==== Excerpted data ====
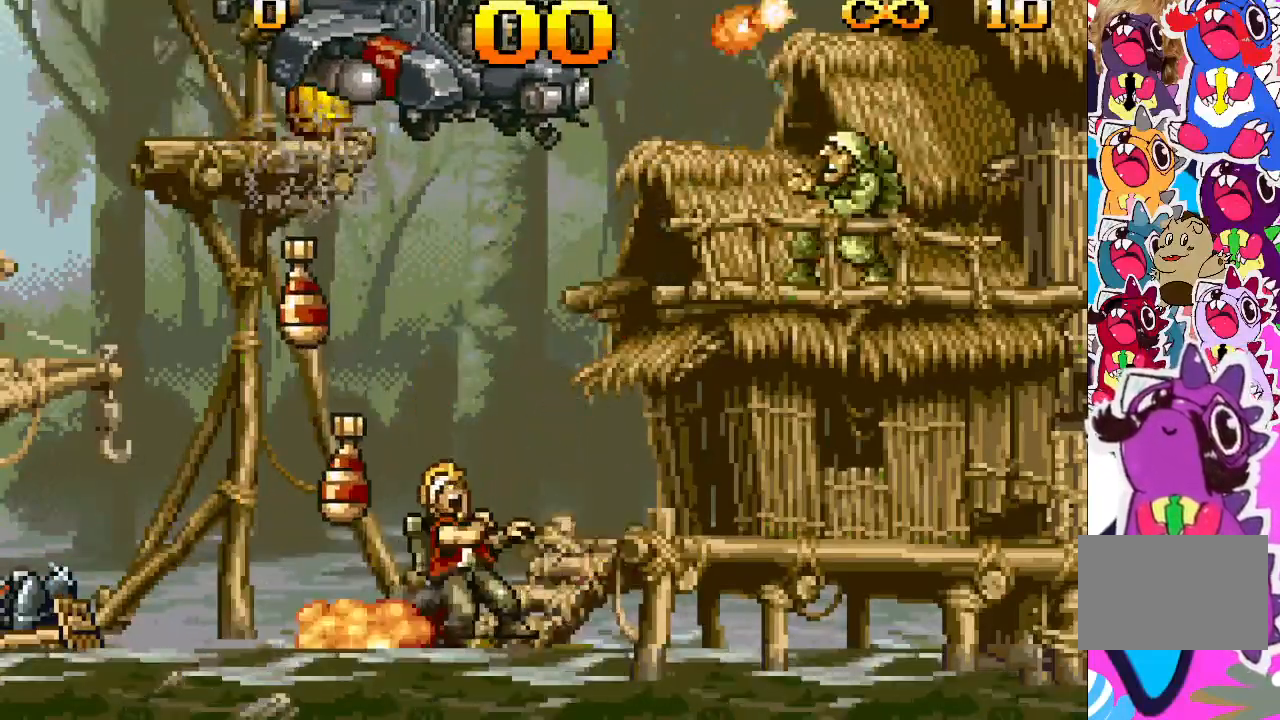
{"buttons": [], "events": [[150, "DPAD_UP", "up"], [200, "TRIANGLE", "up"]]}
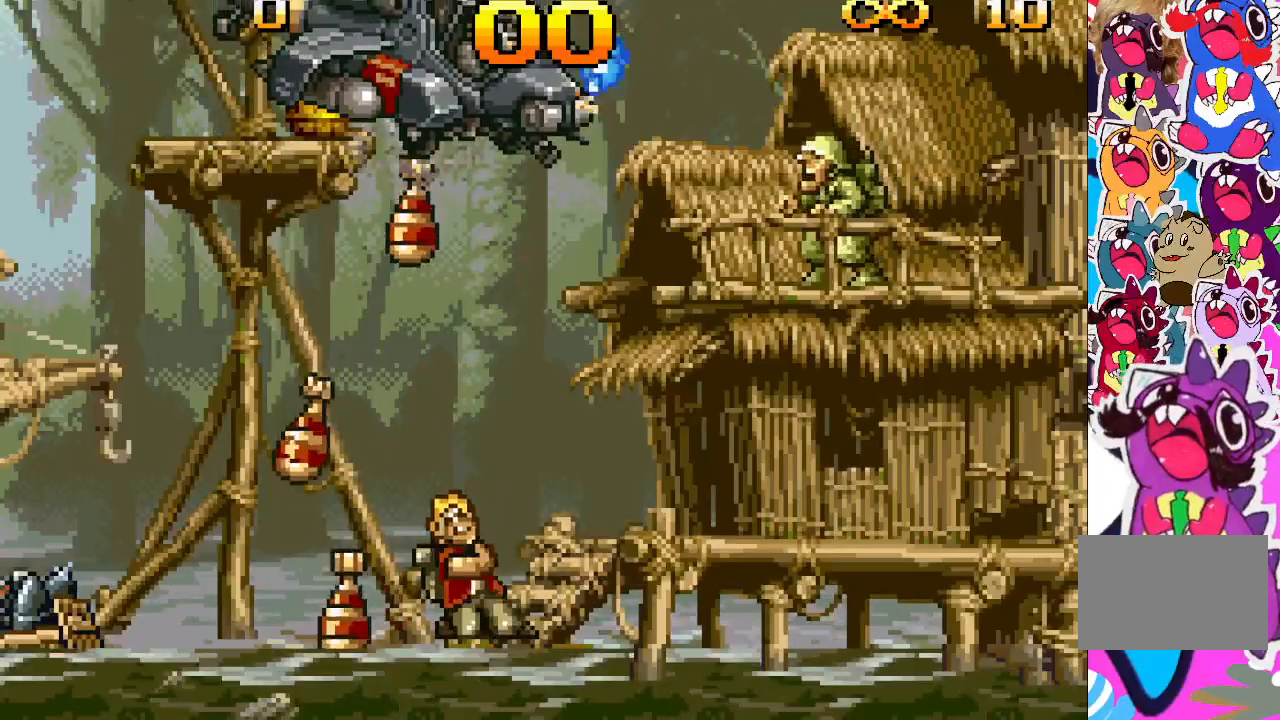
{"buttons": [], "events": []}
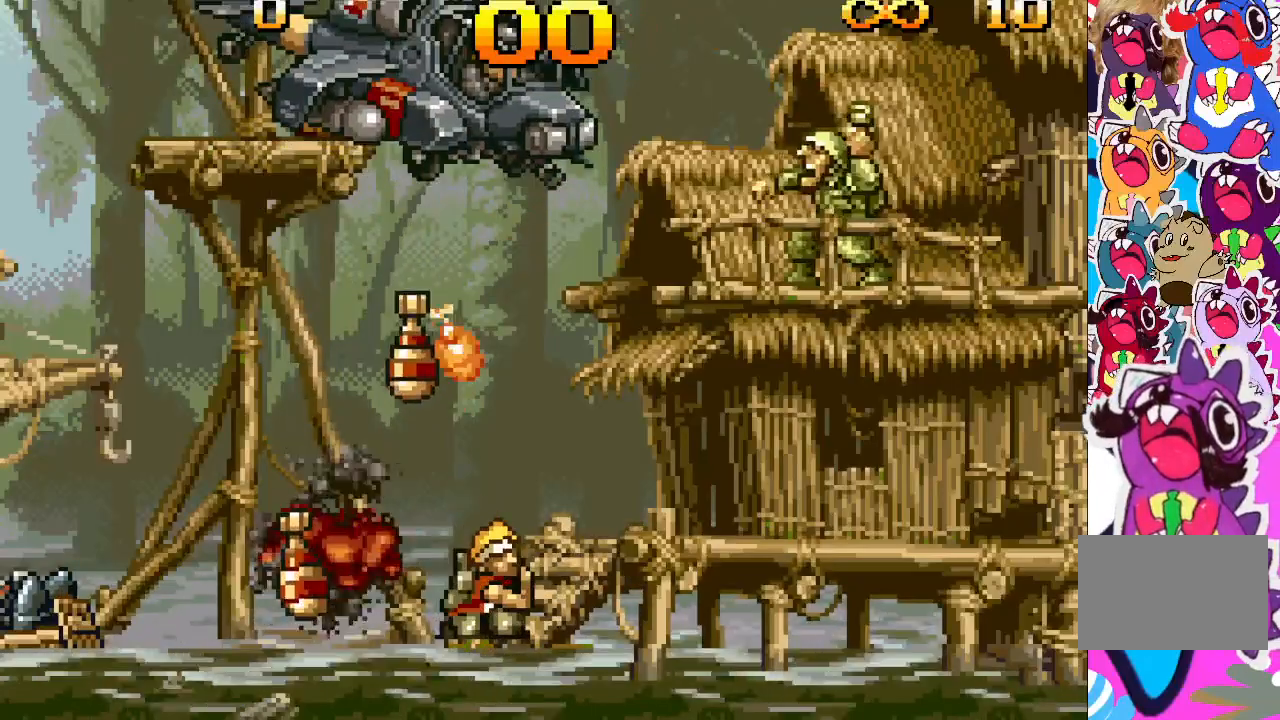
{"buttons": [], "events": []}
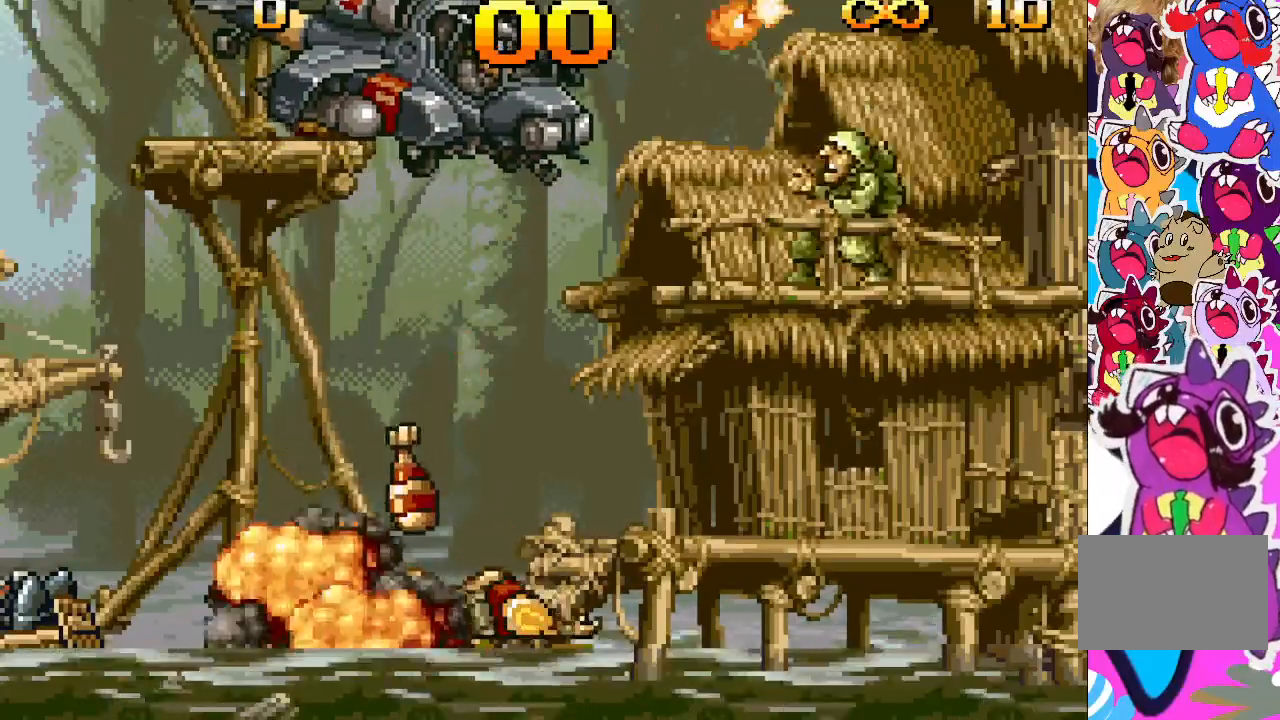
{"buttons": [], "events": []}
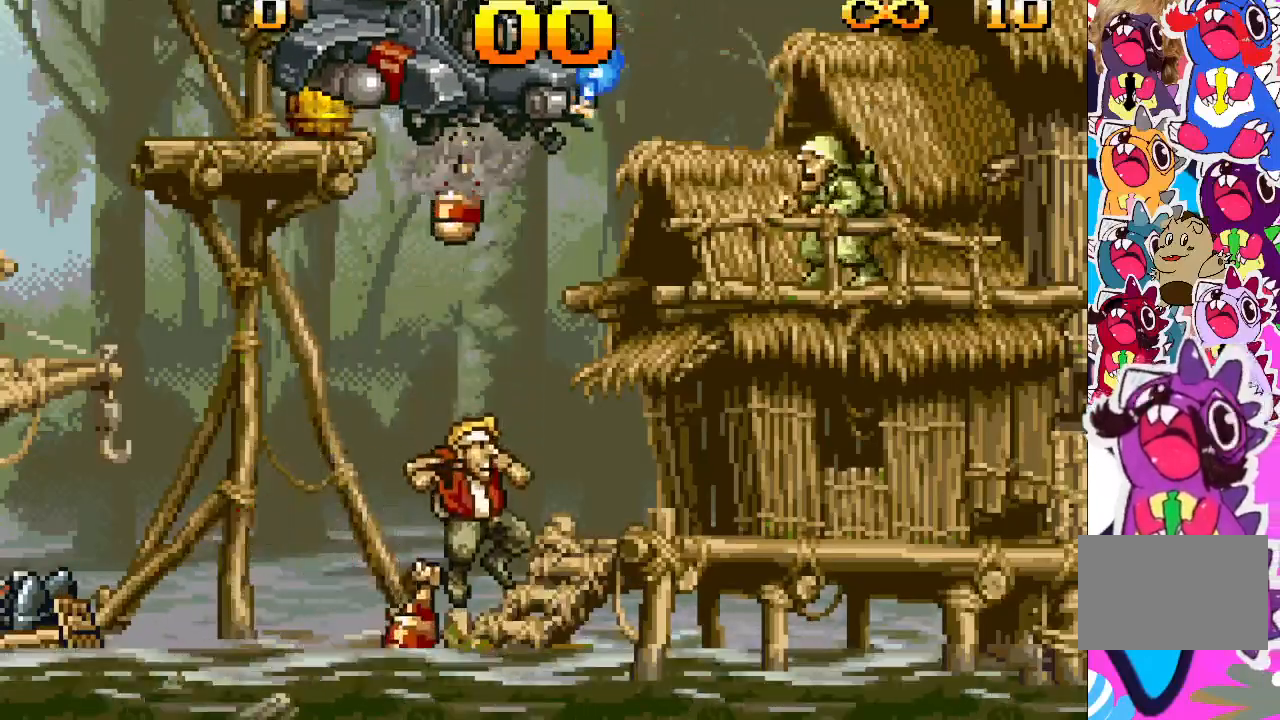
{"buttons": [], "events": []}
====
_Brief:_ Pictures in the records above are not copied; print everything else exactly.

_Result below:_
{"buttons": [], "events": [[150, "DPAD_UP", "up"], [200, "TRIANGLE", "up"]]}
{"buttons": [], "events": []}
{"buttons": [], "events": []}
{"buttons": [], "events": []}
{"buttons": [], "events": []}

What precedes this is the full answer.